Edinburgh Kalesi yolunda. Gayda çalan kiltli İskoçlu Temmuz 2013
Resepsiyondaki bir görevlinin önerisi ile Kapodakya benzeri bir yer altı şehri olan “Mary King’s Close“ adlı yere gittim. Yer altı gezisi olduğundan kimse bana iştirak etmedi. Haklıydılar galiba zira 17. asırdan kalma yerin yedi kat altına kadar taş odalar, o devirde yaşayan birebir yapılmış temsili insan ve eşya figürleri. Rehberi kaybedersen ömrünü orada tamamlayacağın yer, ürkütücü de gelebilir bazılarımıza…
Külfet eşittir nimet misali gibi yolda bir İskoç Geleneksel düğününe rastladım büyük bir binanın ön alanında yapılan. Misafirleri olarak kabul de gördüm. Kiltli (etekli) erkekleri, renkli giysili kadınları, gaydadan çıkan müzik, benim için yaşanası güzel bir şans idi.
Geleneksel İskoç düğününden iki kare…
St.Andrews
Birkaç satır da St. Andrews güzelliklerinden bahsetmeden noktalamak istemedim yazımı. Golf sporunun evi sayılan, Kuzey Denizi kıyısında kurulmuş nüfusun yirmi binin altında olan, 1413 yılında kurulmuş “St.Andrews Üniversitesi” ile de ünlenmiş ufak şirin gezilesi bir sahil kasabası.

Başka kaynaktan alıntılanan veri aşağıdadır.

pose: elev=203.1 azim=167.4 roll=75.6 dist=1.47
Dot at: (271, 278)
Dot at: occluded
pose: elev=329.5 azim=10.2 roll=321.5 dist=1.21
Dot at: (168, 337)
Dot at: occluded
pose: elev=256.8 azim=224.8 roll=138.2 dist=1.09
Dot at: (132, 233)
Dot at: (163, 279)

İnsanların kültürü, iç dünyası, iyiliği, temiz yürekliliği yüzlerinden bir bakışta okunur, görünür. İşte kasabalılar böyle insanlar. Bir de en beğendiğim tarafları yaşlı kadınların saçlarını boyamayışları, çok düzgün beyaz saçları, gülümseyen yüzleri ve yaşanmışlıklarının güzellikleri, kültürlerinin yansıdığı yüzleri ile çok da güzel oluyorlar.

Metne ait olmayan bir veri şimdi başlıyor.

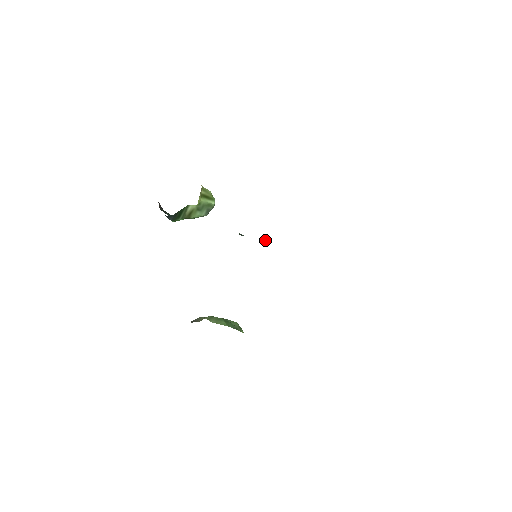
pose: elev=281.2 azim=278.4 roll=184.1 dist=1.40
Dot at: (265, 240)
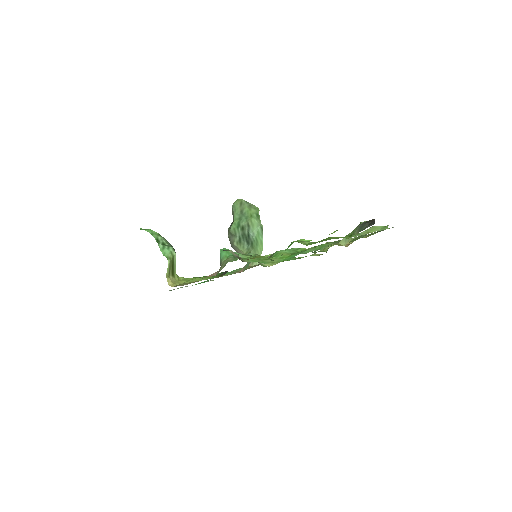
Dot at: occluded
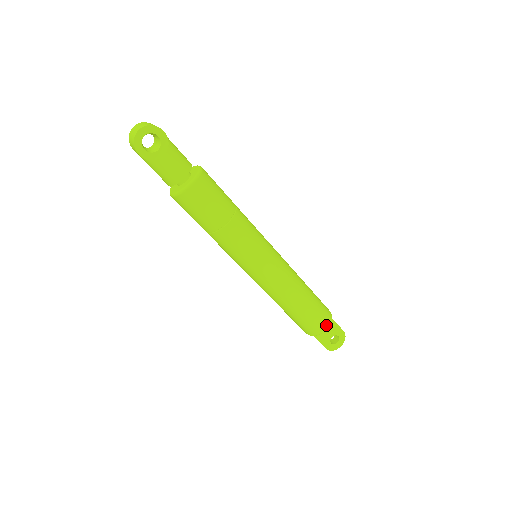
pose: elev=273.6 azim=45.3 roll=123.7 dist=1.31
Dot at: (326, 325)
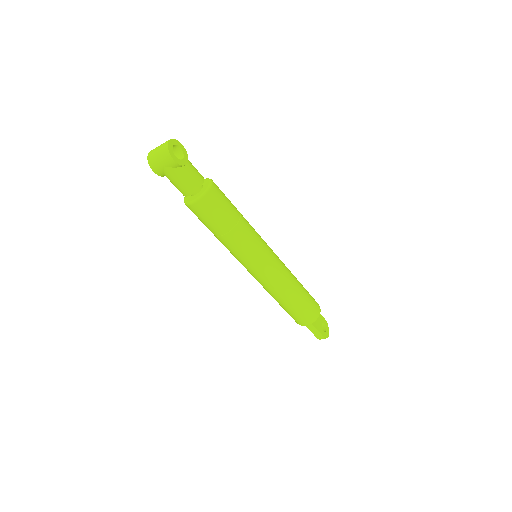
Dot at: (319, 307)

İnsanları, turistleri, Kuzey Denizi ve kumsalları, golf sahaları, üniversitesi ile şipşirin bir tatil beldesi.
Ayaklarını suya sokmaya çalışan kadınlar
St.Andrews – West Sands
Harika bir kumsal, birkaç mil uzunluğunda, bir an hayal mi bu dedim, Kuzey Denizindeyim (North Sea), heyecan kapladı içimi, sessizliği içinde bin bir kare film geçti gözlerimin önünden, suyuma ayağını bile sokturmam diyen billur mavisi denizi ve hüzünlü güneşi ile. Aklıma birden “ Güneşi Hüzünlüdür Kutup Denizlerinin “ kitabında balinaları ve avcılığını yazmak için Kuzey Denizlerinde balina avcıları ile seferlere çıkan iş hayatımı ve dostluğumu paylaştığım Kaptan Oktay Sönmez geldi. Hayalimiz vardı birlikte Antartika’ya gitme, ama olmayınca olmuyor işte, gerçekleştiremedik maalesef.

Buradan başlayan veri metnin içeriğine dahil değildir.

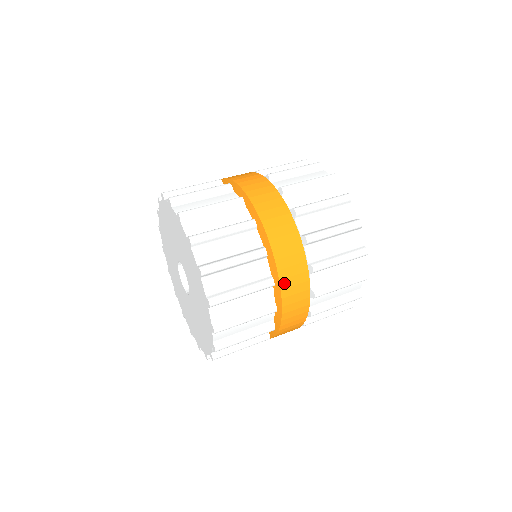
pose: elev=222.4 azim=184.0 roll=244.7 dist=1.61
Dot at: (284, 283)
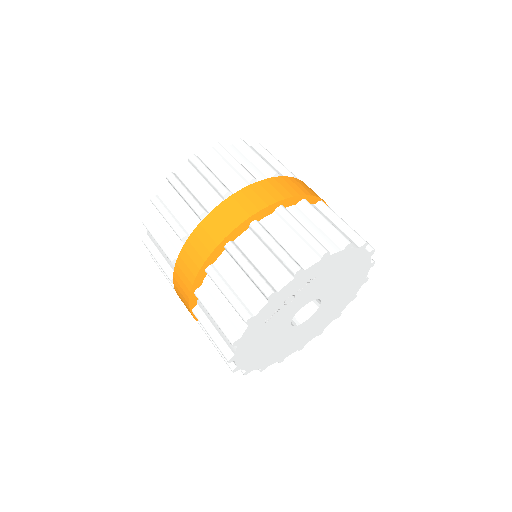
Dot at: (256, 186)
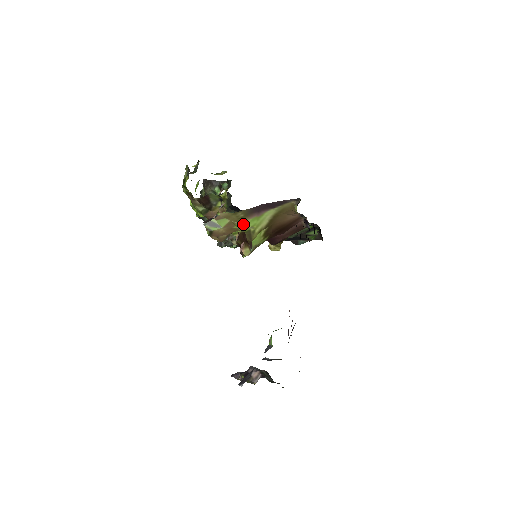
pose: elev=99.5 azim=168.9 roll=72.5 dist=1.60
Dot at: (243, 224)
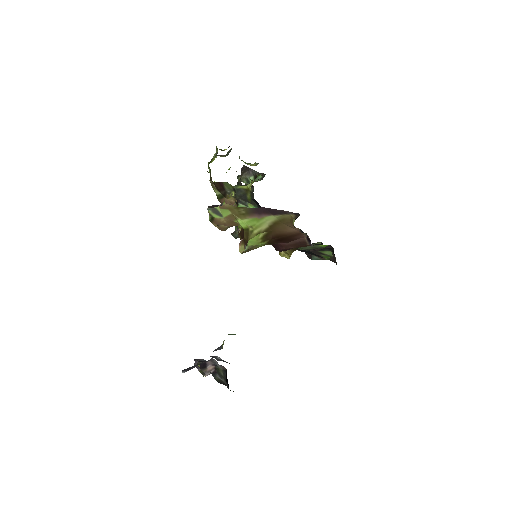
Dot at: (243, 221)
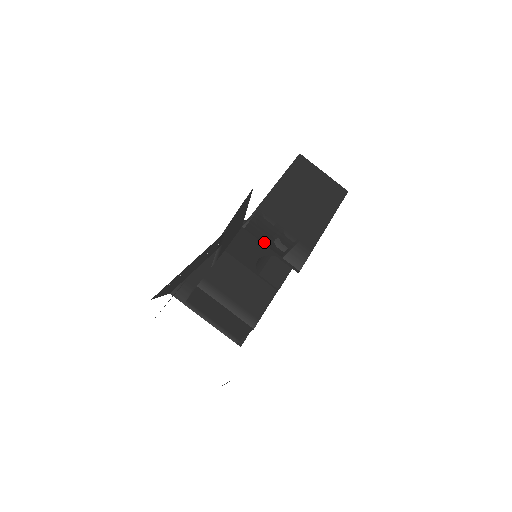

Yaz ortasında İskoçya’da kaldığımız sürece 15 derecenin üstünü görmemiştik ama şansımıza sıcaklık 20 derece ve yerel halk için çok müstesna güneşli ve sıcak bir gündü, insanlar kumsalda sadece güneşleniyorlar, o kadar... Susadınız, acıktınız civarda hiçbir kafe ya da tesis yok, sezonun çok kısa oluşu nedeni ile hiçbir yatırımın yapılmazmış meğer.
North Sea (Kuzey Denizi) kumsala gitmek üzere sıvadım paçaları…
Birkaç genç çocuk dışında denize giren yoktu, onlar da bir koşup hemen çıkıyorlardı, ben de ayaklarını denize sokan insanların yanında paçalarımı sıvadım ayaklarımı soktum ama buz gibi deniz suyu, fakat iç ferahlatıcı.. Kumsaldan yürüyerek çıplak ayak geri dönüp çimlere varıp ayaklarımı temizlemek için eğildiğimde bir tek kum tanesi yoktu, nasıl oluyor da ıslak ayaklara yapışmıyordu kumlar, hem de ısınsın diye iyice içine soka soka yürümüştüm kumların...
Kasabada vitrinlere bakarken bir ayakkabı tamircisini tasvir eden vitrine hayran kaldım, sizlerle de paylaşmak istedim.
Edinburgh (https://edinburgh.org/) gerçekten gezilesi, yaşanası, gezdikçe her şeyi ile sizi mutlu edebilecek, keşifler yapabileceğiniz güzel bir kent. Yolunuz düşerse benden de selam götürün.!
Her şeyi ile kendini özleten İskoçya...
Umutlarınızı hayallerinizi koruyun ve yüksek tutunuz.